Please give back word for word the lines of the material below between the line containing "middle tip: (233, 252)" and the line containing "ring pip: (346, 155)", inclusive.

***** Data provided

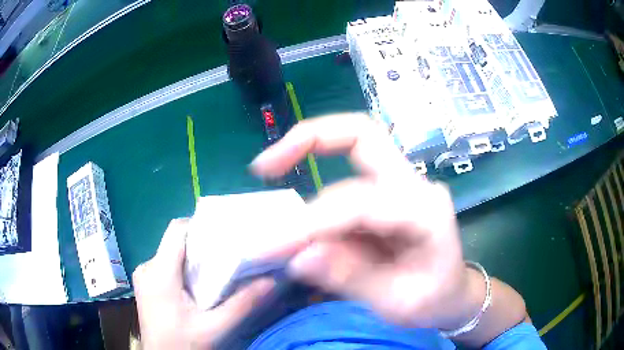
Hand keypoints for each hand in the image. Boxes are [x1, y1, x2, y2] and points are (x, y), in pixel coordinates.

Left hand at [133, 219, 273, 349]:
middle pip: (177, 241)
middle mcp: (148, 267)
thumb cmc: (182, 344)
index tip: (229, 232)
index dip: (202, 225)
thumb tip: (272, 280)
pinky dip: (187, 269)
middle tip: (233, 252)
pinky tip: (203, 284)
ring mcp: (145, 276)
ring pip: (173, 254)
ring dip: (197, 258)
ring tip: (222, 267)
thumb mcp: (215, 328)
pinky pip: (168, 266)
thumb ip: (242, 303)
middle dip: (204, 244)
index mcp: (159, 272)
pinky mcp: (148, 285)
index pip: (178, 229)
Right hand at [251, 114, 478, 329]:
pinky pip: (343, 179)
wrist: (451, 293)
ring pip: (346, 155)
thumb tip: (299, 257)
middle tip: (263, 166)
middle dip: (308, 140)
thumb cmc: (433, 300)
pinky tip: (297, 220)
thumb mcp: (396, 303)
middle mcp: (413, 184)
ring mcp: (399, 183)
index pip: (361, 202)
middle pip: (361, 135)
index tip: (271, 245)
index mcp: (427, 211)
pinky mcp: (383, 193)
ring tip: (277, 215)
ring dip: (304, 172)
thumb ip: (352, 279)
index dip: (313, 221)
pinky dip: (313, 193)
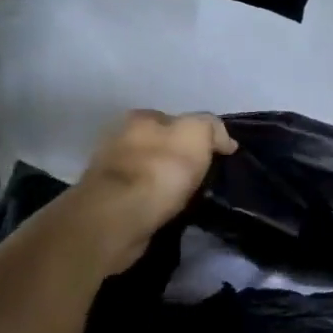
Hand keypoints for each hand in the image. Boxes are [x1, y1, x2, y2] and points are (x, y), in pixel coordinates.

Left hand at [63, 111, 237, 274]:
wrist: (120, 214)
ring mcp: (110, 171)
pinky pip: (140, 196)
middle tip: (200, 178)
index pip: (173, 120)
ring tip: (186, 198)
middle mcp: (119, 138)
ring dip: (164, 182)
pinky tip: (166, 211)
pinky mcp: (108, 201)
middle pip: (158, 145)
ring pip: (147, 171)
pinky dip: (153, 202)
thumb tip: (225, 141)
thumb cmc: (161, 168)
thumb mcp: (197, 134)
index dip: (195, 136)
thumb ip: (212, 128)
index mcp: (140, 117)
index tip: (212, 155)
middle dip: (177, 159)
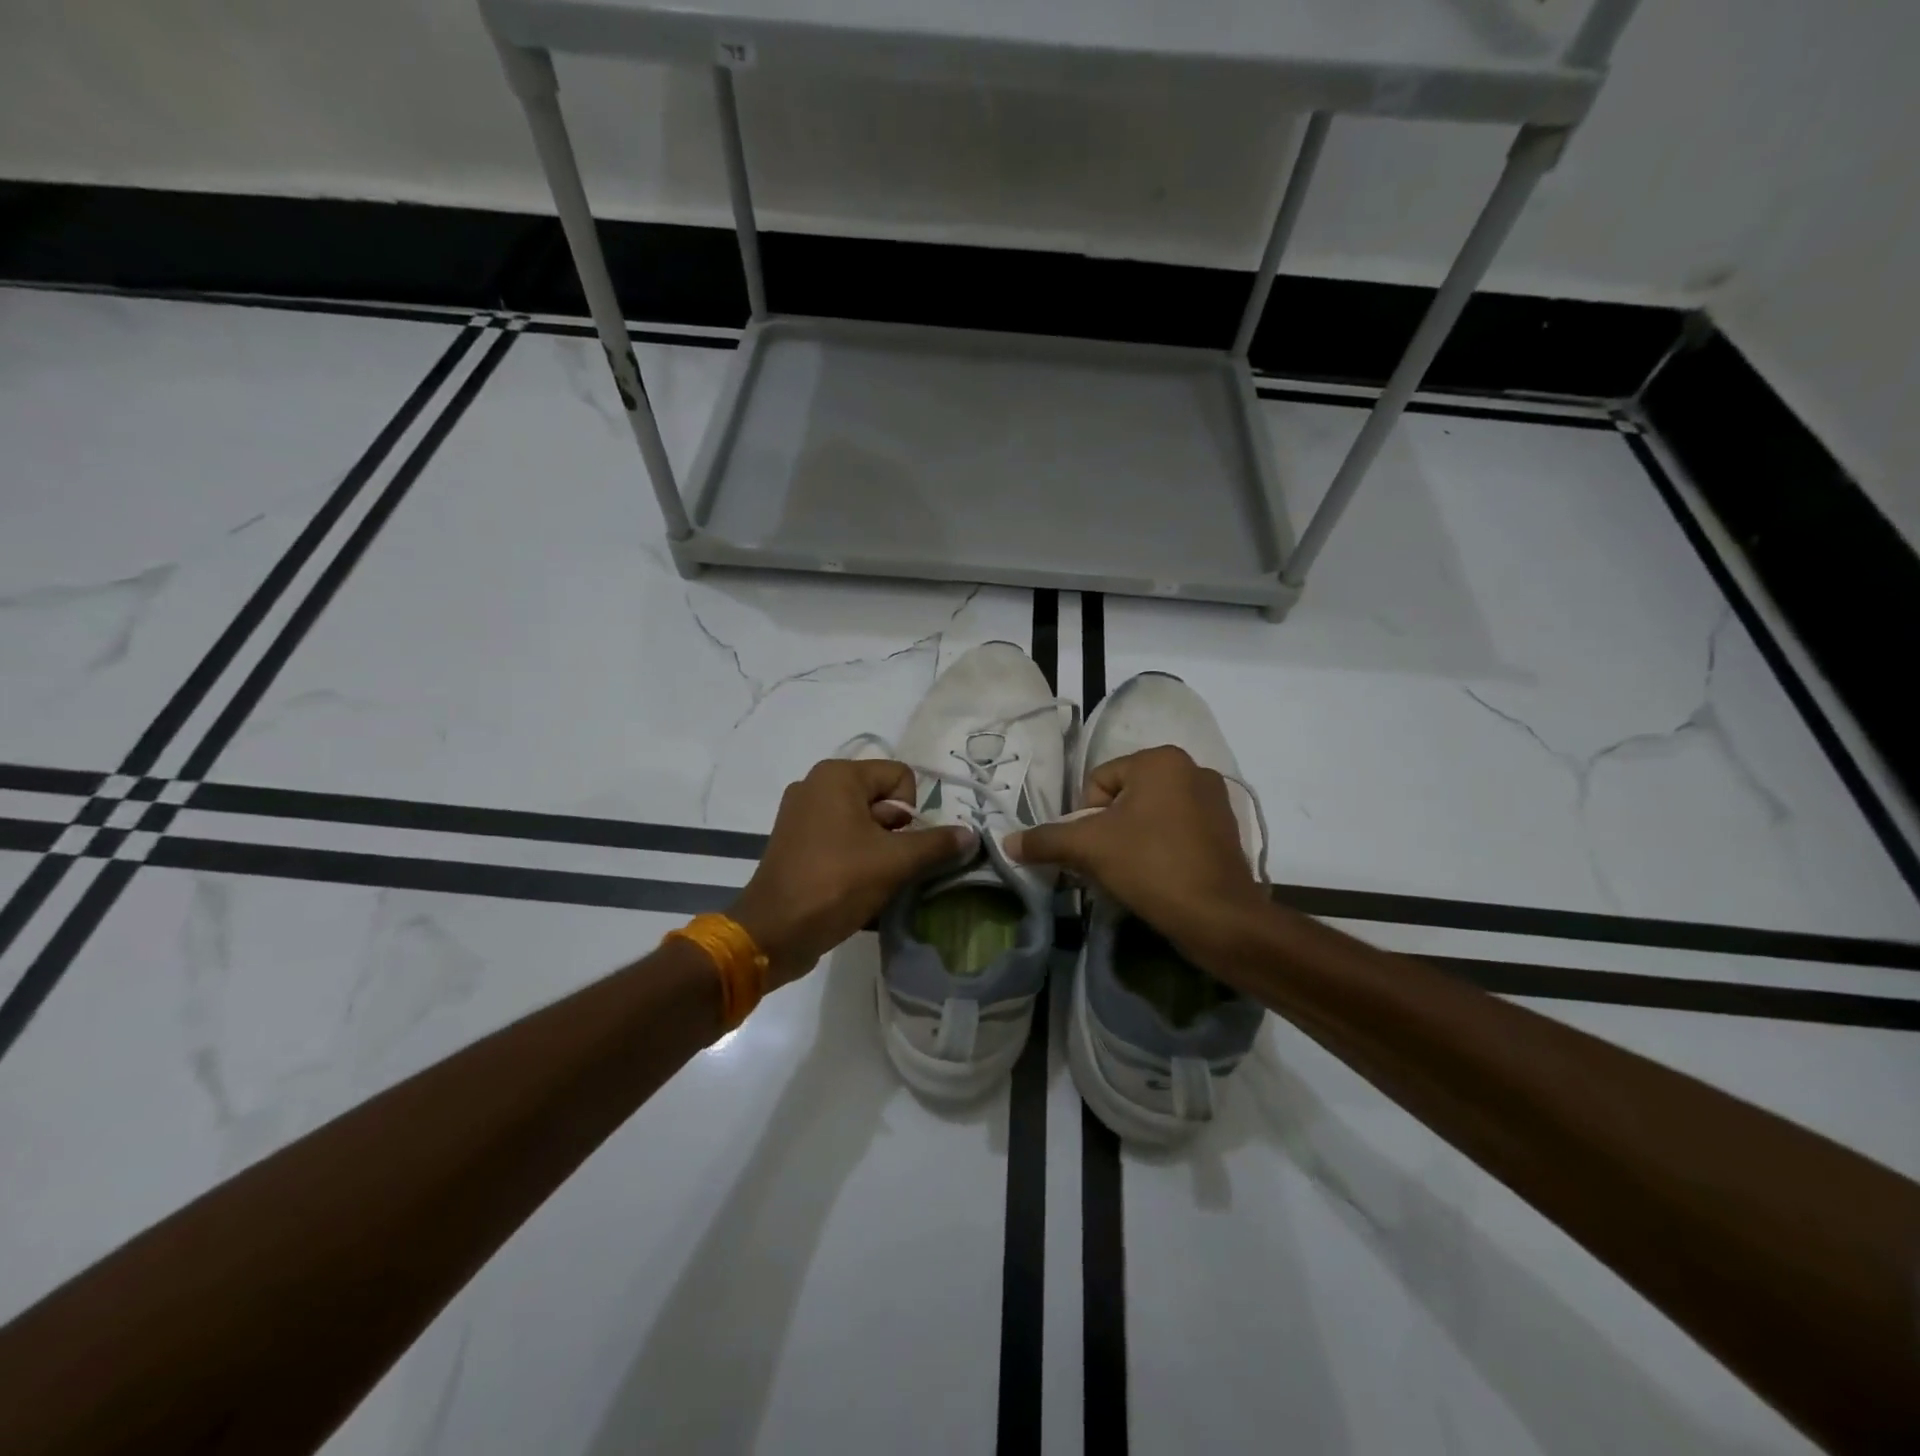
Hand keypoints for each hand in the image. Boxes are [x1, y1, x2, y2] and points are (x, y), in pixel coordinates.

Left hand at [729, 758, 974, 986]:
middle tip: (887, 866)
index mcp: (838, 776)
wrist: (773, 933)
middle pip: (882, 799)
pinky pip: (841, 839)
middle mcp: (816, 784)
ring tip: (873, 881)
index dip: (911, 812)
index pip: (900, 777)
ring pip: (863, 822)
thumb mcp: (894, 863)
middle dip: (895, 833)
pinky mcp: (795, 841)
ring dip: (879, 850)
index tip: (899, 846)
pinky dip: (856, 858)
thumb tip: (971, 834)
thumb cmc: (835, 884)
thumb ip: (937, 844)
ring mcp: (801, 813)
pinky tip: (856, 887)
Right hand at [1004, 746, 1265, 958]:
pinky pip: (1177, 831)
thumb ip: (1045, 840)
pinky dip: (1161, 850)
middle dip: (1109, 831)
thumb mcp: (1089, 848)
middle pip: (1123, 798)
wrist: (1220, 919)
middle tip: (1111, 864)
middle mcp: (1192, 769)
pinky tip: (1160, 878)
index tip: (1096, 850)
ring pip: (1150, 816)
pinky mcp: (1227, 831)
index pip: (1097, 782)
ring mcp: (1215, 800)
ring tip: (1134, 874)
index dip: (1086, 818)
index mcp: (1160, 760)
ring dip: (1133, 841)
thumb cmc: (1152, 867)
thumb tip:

**********

— Response to this exercise —
middle tip: (233, 252)
pinky tip: (203, 284)
ring mcp: (145, 276)
ring pip: (173, 254)
ring dip: (197, 258)
ring tip: (222, 267)
thumb mcp: (215, 328)
pinky pip: (168, 266)
thumb ip: (242, 303)
middle dip: (204, 244)
index mcp: (159, 272)
pinky mcp: (148, 285)
index pip: (178, 229)
Right hand at [251, 114, 478, 329]:
pinky pip: (343, 179)
wrist: (451, 293)
ring pip: (346, 155)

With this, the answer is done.